▶ _WHAT TO DO_: Every record below should be retyped exactly, and no picture should appear in the copy.

-- RECORDS SUPPLIED follows --

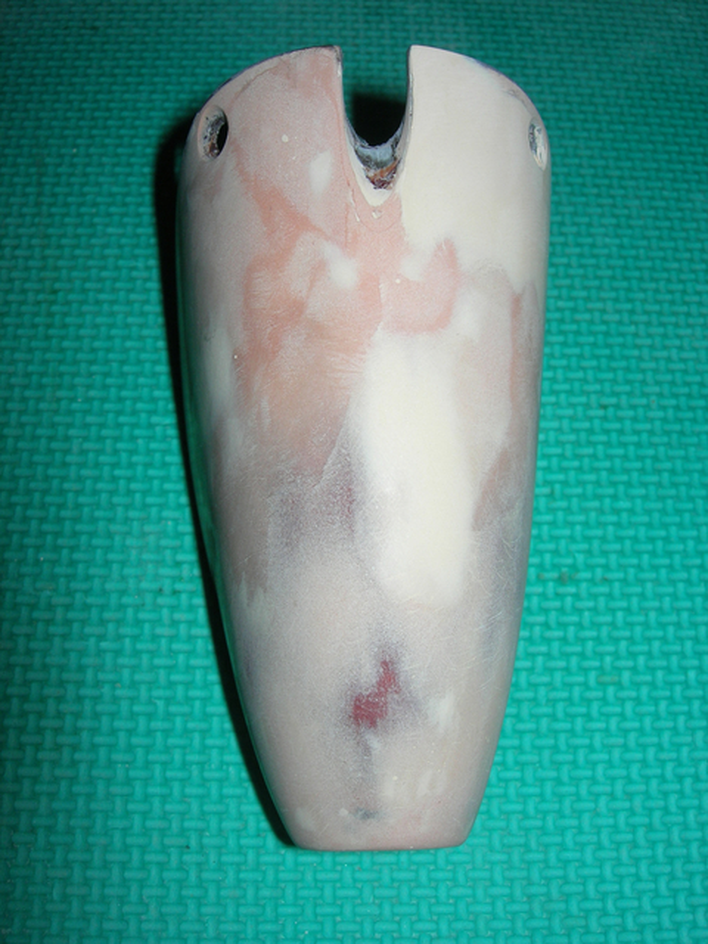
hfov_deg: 37.7
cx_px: 354
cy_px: 472
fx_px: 1036
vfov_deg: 49.0
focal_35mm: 38
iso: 64
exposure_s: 1/60.1
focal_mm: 7.8
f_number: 4.8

-- RECORDS SUPPLIED concluded --

▶ _RESPONSE BELOW_:
hfov_deg: 37.7
cx_px: 354
cy_px: 472
fx_px: 1036
vfov_deg: 49.0
focal_35mm: 38
iso: 64
exposure_s: 1/60.1
focal_mm: 7.8
f_number: 4.8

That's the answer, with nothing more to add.